→ Data to use:
━━━━━━━━━━━━━━━━
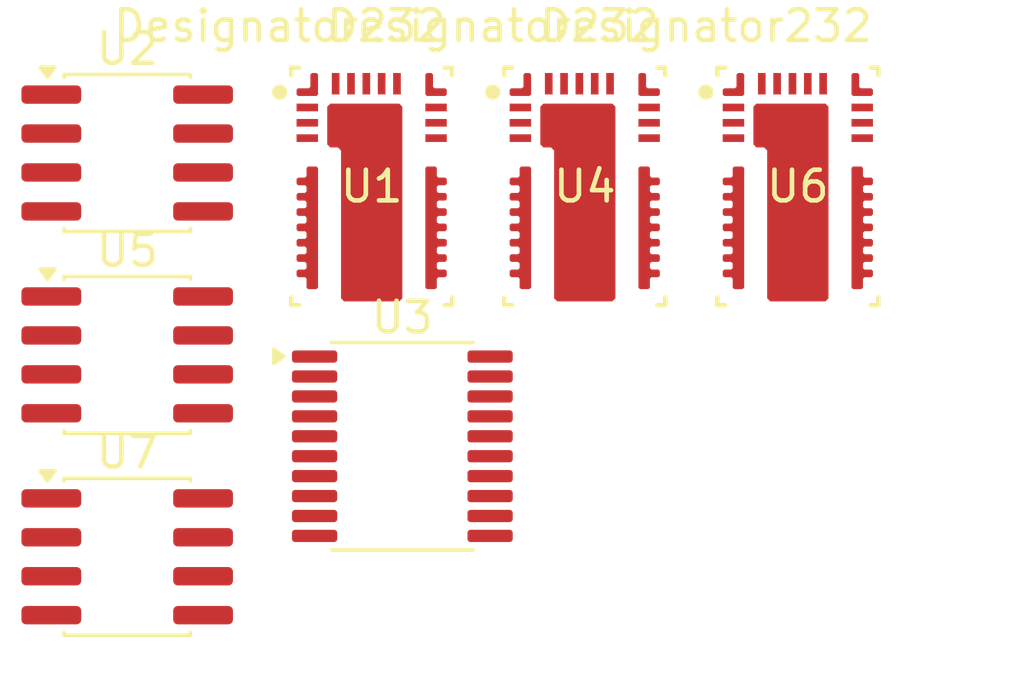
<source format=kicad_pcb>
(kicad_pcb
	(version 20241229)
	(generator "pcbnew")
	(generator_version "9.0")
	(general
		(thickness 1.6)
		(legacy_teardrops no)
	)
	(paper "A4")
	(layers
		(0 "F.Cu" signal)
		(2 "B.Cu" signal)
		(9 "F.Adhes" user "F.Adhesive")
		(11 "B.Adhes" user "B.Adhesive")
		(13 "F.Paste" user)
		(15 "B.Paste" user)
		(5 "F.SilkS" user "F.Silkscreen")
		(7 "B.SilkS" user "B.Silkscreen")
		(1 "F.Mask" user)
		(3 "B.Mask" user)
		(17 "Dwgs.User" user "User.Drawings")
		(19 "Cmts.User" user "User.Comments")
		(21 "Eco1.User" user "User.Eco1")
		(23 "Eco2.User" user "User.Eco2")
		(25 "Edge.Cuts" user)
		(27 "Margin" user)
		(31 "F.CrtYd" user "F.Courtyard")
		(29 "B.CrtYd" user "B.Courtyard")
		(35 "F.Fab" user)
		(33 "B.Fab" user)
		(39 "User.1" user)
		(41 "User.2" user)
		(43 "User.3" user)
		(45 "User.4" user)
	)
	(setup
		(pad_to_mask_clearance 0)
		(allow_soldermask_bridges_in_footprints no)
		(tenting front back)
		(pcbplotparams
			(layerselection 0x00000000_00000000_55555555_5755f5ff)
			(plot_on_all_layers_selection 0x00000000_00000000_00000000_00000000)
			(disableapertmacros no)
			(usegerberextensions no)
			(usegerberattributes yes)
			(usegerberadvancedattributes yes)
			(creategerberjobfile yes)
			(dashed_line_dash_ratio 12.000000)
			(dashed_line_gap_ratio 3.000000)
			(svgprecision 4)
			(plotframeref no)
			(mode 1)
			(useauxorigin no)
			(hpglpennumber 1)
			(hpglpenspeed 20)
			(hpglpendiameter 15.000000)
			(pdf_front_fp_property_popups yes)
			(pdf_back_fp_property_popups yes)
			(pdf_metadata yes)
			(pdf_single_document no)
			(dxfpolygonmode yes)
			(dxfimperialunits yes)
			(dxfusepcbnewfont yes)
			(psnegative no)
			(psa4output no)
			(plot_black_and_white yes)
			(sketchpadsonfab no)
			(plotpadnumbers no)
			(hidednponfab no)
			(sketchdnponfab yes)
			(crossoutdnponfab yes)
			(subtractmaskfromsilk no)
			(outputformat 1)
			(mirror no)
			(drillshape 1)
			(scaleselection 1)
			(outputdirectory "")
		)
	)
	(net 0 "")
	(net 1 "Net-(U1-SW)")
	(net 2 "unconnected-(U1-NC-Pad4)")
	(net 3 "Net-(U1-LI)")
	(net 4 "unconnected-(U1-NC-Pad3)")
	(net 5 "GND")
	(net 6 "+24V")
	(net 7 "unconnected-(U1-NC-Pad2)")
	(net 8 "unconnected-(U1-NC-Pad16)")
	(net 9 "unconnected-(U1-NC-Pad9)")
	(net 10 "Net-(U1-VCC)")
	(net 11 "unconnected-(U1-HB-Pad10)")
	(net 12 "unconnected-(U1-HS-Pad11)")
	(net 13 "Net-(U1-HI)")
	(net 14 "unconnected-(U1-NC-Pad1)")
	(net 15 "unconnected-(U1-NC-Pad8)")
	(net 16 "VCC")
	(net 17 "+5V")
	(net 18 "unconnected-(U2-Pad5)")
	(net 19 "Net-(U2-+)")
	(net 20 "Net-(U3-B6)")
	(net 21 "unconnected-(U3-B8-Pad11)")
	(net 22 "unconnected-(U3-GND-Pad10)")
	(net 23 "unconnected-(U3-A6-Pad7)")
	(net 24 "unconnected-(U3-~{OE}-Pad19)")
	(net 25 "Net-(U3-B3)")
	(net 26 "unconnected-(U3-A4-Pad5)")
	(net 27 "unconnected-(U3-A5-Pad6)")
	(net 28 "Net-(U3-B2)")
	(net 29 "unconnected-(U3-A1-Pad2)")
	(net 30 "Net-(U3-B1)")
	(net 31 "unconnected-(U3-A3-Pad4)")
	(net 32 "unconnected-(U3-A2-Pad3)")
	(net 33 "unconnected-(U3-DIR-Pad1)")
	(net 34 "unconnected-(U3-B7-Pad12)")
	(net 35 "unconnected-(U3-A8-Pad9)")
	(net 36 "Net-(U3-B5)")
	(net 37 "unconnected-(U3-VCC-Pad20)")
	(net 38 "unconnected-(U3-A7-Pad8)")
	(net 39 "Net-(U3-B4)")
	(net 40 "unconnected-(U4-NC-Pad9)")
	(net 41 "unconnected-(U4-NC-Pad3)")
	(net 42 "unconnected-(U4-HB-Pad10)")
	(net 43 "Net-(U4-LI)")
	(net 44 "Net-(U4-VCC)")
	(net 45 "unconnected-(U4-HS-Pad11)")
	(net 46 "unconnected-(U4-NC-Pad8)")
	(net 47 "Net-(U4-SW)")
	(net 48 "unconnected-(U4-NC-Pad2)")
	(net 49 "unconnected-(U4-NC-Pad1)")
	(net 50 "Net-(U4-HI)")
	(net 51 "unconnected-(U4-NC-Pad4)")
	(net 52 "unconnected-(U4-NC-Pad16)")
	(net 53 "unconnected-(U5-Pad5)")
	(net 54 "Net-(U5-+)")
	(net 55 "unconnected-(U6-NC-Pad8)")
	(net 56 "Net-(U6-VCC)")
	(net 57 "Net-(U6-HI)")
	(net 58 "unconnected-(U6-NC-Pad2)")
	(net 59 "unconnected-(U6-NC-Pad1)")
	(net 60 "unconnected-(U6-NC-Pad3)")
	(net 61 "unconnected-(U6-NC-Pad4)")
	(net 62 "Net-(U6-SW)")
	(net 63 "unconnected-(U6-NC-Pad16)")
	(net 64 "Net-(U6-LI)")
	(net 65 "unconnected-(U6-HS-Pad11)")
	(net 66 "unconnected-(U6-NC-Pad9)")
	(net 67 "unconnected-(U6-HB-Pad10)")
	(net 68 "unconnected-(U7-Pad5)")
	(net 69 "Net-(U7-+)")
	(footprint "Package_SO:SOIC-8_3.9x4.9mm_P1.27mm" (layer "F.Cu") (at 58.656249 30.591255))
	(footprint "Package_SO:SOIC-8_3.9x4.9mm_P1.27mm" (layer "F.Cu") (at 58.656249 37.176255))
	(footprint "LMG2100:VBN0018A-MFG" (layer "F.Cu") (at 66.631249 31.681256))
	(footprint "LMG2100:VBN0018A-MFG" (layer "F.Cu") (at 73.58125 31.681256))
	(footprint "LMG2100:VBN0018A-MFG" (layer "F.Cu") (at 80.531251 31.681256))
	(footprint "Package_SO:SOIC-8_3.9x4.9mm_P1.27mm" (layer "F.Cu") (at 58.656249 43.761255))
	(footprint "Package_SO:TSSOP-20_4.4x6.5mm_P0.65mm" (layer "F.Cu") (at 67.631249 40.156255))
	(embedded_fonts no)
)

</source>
━━━━━━━━━━━━━━━━
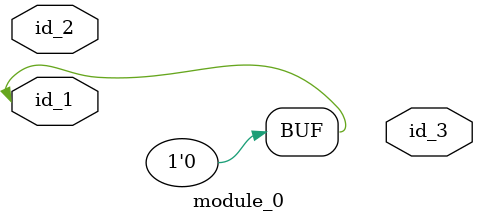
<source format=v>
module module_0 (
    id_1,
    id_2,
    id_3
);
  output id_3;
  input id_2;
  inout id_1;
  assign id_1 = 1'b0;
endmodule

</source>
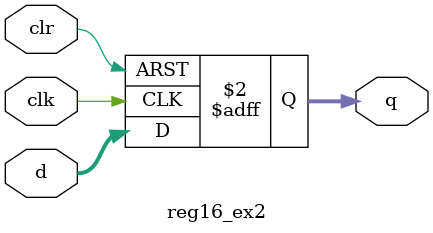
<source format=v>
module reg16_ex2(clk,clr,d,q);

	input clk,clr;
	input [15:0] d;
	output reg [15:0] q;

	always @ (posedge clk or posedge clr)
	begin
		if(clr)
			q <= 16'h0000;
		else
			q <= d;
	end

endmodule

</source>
━━━━━━━━━━━━━━━━
→ What the exercise asks:
Your answer must be a single number: the count of lines in the records that hold the word "Adhes".

→ Answer area:
2